Проходя мимо белокаменного крыльца, огибающего широкой волной невысокое здание, он заприметил приземистую фигурку, показавшуюся смутно знакомой, и, прервав уже порядком досаждавшие хаотичной настойчивостью думы, направился в ее сторону. Он глазам не верил: неужели это его обожаемая Дали? Когда Катр видел ее в последний раз, Дали была похожа на симпатичную шаровую молнию: бесшумная и стремительная, непредсказуемая, властно захватывающая все внимание.
Она добродушно посмеивалась над стремлением начинающего новые опыты Катра облагодетельствовать мир вечной молодостью, и это было предметом их жарких дискуссий. «Это только у меня прошел лишь один длинный цикл», – панически напомнил он себе, стараясь свыкнуться с изменившимся обликом своей, теперь уже действительно старой, подруги.
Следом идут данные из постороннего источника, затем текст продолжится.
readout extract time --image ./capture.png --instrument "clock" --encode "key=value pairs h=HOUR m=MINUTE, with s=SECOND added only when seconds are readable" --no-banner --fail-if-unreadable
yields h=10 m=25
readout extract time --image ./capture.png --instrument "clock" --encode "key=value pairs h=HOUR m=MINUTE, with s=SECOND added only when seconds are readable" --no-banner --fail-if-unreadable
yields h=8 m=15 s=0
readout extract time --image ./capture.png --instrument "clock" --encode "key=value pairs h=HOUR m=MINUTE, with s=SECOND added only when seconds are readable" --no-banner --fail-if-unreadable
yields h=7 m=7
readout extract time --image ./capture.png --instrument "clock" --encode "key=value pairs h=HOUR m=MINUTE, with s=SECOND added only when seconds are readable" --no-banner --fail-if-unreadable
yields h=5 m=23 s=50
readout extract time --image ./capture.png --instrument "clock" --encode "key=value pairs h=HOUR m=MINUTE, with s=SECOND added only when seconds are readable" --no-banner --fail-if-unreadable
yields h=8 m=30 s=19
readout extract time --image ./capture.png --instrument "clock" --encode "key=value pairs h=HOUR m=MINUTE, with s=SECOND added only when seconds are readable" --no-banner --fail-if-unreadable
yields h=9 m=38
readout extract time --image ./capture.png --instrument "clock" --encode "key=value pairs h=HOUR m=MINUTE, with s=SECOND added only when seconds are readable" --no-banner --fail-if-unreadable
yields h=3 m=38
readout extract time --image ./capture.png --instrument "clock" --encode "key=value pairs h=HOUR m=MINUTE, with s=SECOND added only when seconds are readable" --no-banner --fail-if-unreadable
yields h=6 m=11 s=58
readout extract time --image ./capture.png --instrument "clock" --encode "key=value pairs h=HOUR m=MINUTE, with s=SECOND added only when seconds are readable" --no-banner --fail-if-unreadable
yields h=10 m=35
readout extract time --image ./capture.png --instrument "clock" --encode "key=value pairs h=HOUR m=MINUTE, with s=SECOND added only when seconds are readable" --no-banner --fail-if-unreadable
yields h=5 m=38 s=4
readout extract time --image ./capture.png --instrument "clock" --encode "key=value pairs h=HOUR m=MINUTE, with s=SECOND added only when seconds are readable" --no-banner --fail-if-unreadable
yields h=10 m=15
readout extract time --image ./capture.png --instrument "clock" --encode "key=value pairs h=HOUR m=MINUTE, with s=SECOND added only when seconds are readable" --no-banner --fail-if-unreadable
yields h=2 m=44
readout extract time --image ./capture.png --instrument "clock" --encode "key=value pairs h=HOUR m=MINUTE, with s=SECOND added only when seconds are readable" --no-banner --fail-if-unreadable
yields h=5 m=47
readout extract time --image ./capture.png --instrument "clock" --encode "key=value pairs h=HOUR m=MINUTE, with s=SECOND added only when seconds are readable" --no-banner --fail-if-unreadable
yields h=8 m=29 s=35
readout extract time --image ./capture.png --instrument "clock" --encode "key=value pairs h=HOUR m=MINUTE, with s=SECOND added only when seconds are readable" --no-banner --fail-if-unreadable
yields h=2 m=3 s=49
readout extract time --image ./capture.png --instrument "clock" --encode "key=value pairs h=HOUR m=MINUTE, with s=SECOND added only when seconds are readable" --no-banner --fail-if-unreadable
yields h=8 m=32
Дали всегда непостижимо менялась. Катр и раньше видел ее в совершенно разных образах: то она была хрупкой девчонкой, то вдруг становилась канонической пышной красоткой. За прошедшее для нее время Дали как-то уменьшилась, и ему почему-то от этого было мучительно неловко.
Катр лихорадочно попытался подсчитать ее возраст с учетом давности знакомства, но не успел: Дали остановилась, поймав взглядом длинную тень. Катру показалось, что силуэт старушки покачнулся и еще больше сжался. Но через мгновение пожилая женщина уже приближалась к нему бодрым широким шагом.